The prospect of the Federal Communications Commission relaxing media-ownership rules has produced predictable hand-wringing from the usual suspects. Yet while it’s not comforting to envision Rupert Murdoch expanding News Corp.’s journalism empire, many objections appear mired in an oh-so-1990s mindset.
It was in 1996, notably, when a Democratic president, Bill Clinton, eased media guidelines under the Telecommunications Act, and the fallout was disturbing, including massive consolidation in the radio industry. The poster child became Clear Channel Communications, which amassed more than 1,200 stations, swallowing up one small owner after another.
Moreover, given the predatory habits of media barons, decline in localism and increase in questionable TV news practices — witness Sinclair Broadcasting’s pre-election “news special” inveighing against President Obama — watchdogs have every reason to be wary.
As Common Cause noted in a comprehensive report a decade after the legislation became law, its enactment triggered plenty of unforeseen consequences, and clearly benefited the industry much more than the public.
Still, a lot has changed in the past 16 years. And while there are legitimate reasons to worry about the adverse effects of media consolidation — including reductions in local coverage, diversity of voices and minority ownership — in some instances, the alternative might be seeing news outlets disappear entirely.
For once, Chicken Little’s warnings have the ring of truth. Newspapers already have experienced a dramatic reduction in resources in key cities, leaving several major markets without a daily print presence, and vastly depleted ambitions in any space. Local TV is wrestling with similar challenges, despite all the advantages earlier rules-changes afforded them.
Simply put, pooling assets under one umbrella might be the best chance of sustaining coverage in many cities by finding ways to create content for use across multiple platforms, including TV and publishing. While such combinations will by definition reduce ownership diversity, if the alternative is folding newspapers entirely or gutting staffs, it’s hard to see who gains.
Granted, pairing disparate operations hasn’t always worked terribly well in the past — witness Tribune Co.’s dysfunctional attempts to wed TV and print — and is sure to create awkward alliances and strange bedfellows. Indeed, even the acquisition of Variety by Penske Media — which owns a key competitor, Deadline.com — at first blush falls into the latter category.
Still, watching Tribune seek to dig itself out of bankruptcy has offered a cautionary tale. The company’s newspapers in Los Angeles and Chicago have already been slashed in size and scope, making a good case for finding a deeper-pocketed owner.
In a Nov. 28 conference call organized by the advocacy group Free Press, a coalition of groups expressed misgivings about forging ahead without further study. “Pushing through these rules right now will actually stifle innovation,” said Bernie Lunzer, president of the Newspaper Guild-CWA, a media union.
Should the FCC proceed with its plans, there will no doubt be some irony in another round of deregulation happening under a Democratic administration.

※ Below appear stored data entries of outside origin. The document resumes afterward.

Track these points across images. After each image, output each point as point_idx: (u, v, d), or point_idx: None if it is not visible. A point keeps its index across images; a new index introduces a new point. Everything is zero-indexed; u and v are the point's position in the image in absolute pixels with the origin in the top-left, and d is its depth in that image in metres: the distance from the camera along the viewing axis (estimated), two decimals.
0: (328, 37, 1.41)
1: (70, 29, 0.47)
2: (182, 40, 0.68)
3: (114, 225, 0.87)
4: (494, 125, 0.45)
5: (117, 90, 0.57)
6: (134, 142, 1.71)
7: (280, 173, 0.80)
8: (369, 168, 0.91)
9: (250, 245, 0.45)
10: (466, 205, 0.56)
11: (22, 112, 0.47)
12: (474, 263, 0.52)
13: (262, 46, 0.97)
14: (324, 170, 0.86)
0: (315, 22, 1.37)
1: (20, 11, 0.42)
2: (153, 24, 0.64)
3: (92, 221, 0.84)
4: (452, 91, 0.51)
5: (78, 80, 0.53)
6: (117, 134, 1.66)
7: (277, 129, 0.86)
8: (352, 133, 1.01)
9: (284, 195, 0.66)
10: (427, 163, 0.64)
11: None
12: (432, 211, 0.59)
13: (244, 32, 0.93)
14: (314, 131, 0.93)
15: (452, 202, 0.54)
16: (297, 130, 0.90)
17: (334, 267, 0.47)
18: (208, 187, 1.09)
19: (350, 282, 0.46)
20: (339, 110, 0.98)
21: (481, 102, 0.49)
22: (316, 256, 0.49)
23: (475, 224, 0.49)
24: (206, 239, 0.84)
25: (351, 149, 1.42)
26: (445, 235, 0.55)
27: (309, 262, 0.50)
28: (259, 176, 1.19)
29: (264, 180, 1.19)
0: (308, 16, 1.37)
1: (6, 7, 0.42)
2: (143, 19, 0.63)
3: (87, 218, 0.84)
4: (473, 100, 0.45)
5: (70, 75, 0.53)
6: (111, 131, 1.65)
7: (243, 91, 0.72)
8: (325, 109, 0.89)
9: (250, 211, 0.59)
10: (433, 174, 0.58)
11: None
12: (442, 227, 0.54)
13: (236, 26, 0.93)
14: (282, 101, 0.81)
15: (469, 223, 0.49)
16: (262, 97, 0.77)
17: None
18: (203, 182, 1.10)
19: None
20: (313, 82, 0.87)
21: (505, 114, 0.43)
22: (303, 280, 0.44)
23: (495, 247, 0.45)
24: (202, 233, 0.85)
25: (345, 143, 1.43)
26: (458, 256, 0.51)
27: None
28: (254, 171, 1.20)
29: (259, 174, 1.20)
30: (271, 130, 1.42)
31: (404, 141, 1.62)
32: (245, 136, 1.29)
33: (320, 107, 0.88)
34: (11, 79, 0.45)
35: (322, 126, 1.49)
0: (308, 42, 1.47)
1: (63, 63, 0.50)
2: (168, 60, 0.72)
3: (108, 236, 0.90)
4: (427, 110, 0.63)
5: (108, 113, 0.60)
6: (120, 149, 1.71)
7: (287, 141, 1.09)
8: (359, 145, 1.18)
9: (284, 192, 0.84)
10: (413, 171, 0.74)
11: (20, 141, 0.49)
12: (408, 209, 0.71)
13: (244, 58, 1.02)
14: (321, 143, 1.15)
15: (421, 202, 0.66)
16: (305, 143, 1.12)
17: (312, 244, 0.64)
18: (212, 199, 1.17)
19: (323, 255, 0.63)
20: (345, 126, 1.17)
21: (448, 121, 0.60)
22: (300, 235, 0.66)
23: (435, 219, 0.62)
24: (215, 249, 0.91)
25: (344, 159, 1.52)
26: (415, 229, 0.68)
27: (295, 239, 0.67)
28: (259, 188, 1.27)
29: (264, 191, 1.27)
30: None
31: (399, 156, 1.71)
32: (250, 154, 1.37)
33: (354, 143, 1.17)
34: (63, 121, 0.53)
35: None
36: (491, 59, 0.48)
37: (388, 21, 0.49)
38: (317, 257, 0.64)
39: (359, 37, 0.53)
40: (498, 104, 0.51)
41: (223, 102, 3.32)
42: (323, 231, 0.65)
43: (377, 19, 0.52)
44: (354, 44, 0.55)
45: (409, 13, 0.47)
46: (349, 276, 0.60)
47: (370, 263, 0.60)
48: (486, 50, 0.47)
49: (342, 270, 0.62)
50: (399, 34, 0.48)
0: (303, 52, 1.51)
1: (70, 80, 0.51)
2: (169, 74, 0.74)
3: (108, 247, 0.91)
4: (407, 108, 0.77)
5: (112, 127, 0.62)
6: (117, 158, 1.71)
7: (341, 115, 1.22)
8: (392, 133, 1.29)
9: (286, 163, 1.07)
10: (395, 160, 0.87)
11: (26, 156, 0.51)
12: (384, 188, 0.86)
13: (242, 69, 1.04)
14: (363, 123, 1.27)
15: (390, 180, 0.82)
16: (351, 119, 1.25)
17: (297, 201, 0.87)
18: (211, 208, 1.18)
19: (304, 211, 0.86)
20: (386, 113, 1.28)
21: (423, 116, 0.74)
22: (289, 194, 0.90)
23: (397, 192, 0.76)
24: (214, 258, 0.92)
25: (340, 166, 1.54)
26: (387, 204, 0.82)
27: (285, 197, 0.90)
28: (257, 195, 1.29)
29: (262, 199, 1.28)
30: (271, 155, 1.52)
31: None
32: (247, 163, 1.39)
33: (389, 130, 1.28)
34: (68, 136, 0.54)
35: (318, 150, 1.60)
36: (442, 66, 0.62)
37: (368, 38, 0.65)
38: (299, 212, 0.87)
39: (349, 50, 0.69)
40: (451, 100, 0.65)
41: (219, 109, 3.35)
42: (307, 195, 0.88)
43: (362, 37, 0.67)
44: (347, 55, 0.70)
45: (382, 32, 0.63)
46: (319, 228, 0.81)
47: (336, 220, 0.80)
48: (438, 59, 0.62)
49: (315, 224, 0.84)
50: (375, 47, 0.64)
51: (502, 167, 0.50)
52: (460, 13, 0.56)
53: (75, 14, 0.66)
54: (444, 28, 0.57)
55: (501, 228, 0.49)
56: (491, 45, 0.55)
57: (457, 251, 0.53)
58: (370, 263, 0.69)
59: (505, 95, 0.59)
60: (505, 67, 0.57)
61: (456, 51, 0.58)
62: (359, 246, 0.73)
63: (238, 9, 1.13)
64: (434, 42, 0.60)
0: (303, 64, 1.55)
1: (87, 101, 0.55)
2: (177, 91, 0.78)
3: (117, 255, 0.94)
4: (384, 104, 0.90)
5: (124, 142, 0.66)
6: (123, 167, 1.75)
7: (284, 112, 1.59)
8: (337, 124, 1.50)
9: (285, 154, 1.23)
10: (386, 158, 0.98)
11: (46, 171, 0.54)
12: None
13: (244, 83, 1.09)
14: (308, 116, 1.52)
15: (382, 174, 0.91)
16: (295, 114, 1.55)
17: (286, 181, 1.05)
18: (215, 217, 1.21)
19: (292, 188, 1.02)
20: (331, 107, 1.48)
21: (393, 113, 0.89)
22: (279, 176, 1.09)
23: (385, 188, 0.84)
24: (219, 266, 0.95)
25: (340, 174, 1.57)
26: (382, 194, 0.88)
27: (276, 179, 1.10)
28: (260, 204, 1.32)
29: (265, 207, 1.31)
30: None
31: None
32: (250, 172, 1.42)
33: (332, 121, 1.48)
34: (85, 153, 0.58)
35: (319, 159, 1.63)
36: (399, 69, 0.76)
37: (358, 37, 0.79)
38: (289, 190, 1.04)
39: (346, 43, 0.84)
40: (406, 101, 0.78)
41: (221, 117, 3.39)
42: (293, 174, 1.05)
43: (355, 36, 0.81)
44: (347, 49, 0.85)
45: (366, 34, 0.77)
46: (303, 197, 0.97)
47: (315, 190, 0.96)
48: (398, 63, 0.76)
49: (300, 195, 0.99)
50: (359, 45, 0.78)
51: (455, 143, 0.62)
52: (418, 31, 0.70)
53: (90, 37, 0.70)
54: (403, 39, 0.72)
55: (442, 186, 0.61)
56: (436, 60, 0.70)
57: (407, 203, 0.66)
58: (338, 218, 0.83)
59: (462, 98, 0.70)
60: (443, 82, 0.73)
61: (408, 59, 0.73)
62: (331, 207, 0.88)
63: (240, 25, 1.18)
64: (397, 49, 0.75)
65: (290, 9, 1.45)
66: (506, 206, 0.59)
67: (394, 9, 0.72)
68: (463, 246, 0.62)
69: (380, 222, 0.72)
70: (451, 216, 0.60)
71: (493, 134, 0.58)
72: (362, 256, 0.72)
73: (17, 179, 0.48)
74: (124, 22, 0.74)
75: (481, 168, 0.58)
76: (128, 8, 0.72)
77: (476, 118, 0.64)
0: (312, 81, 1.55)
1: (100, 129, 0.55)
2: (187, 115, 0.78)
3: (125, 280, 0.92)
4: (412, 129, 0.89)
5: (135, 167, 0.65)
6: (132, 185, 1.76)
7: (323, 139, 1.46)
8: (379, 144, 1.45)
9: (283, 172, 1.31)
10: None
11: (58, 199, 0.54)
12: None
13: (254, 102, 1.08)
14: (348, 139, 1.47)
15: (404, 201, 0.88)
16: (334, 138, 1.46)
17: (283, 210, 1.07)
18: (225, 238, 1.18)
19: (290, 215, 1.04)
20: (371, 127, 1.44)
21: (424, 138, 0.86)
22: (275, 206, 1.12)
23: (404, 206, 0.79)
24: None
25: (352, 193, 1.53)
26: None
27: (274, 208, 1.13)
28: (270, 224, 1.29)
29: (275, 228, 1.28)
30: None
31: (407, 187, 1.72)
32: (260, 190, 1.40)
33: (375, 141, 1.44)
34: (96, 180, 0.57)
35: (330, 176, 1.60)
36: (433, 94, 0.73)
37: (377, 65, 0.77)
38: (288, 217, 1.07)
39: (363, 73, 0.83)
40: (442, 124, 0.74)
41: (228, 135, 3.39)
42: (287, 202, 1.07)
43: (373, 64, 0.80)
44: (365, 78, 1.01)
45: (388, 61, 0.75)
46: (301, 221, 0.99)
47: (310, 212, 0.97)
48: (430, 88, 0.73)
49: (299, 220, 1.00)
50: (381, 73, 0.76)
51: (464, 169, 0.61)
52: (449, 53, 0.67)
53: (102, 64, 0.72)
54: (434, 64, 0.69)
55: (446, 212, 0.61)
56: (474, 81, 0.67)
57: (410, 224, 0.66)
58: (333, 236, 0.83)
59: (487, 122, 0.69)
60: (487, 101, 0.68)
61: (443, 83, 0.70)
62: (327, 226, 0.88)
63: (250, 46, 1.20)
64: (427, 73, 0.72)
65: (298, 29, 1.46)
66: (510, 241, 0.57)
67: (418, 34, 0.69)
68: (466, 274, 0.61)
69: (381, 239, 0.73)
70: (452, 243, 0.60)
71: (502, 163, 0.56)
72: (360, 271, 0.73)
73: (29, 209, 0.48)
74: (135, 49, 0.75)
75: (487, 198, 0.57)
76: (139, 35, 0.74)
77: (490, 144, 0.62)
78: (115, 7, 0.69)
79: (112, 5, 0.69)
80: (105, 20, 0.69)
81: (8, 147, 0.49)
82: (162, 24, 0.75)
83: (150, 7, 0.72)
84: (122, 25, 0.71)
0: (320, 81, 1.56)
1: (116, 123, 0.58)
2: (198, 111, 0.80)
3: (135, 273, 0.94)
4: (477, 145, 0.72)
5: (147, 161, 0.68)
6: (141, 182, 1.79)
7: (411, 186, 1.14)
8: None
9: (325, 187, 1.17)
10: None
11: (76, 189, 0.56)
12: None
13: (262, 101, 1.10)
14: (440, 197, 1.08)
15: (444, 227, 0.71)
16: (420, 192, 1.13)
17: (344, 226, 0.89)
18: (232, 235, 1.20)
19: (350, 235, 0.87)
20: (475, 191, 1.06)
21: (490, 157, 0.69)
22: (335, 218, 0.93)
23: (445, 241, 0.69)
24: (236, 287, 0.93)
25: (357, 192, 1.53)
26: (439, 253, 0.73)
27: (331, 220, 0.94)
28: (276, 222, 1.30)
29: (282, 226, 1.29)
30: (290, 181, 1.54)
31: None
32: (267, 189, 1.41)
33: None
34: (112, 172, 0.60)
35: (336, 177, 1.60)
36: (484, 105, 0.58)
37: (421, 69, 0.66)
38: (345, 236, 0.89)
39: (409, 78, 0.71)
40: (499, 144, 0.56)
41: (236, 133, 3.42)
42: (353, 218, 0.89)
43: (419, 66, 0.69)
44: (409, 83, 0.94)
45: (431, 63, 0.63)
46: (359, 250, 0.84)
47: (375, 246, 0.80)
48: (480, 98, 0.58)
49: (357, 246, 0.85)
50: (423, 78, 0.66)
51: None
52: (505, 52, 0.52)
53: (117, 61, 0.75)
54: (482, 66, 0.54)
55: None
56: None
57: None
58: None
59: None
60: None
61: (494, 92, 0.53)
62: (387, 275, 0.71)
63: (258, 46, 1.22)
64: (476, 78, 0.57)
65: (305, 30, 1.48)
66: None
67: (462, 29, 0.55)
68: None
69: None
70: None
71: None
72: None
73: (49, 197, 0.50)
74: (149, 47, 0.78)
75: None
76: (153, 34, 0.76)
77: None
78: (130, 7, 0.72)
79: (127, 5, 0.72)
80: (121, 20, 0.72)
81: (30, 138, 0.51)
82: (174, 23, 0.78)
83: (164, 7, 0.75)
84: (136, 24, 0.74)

Murdoch — on the hunt for acquisitions to stock his soon-to-be-split-up company — would be an obvious beneficiary of being granted a larger shopping cart, and whether via his holdings or his Twitter account, there have been few more vocal and alarmist critics of the current president.
Nevertheless, helping out people who don’t necessarily need or deserve it — and Murdoch certainly qualifies on that score — isn’t by itself reason to squelch rule changes with genuine potential to assist struggling news-gathering enterprises that serve communities.
Free Press president-CEO Craig Aaron called the prospect of the feds allowing more consolidation “another handout to big media,” while reiterating the warning that centralized ownership undermines alternative voices.
If history is any guide, those are legitimate concerns. They must be balanced, however, against a news media steadily losing key platforms through sheer shrinkage, while waiting for the Internet to catch up with the traditional model.
Opponents of changing the FCC rules mostly have asked for further examination. “We want some time to talk about it,” Lunzer said.
Still, there’s no arguing journalism has seen thousands of jobs evaporate over the past decade. So while more information is always helpful, time might be one of those luxuries many who care about media can no longer afford.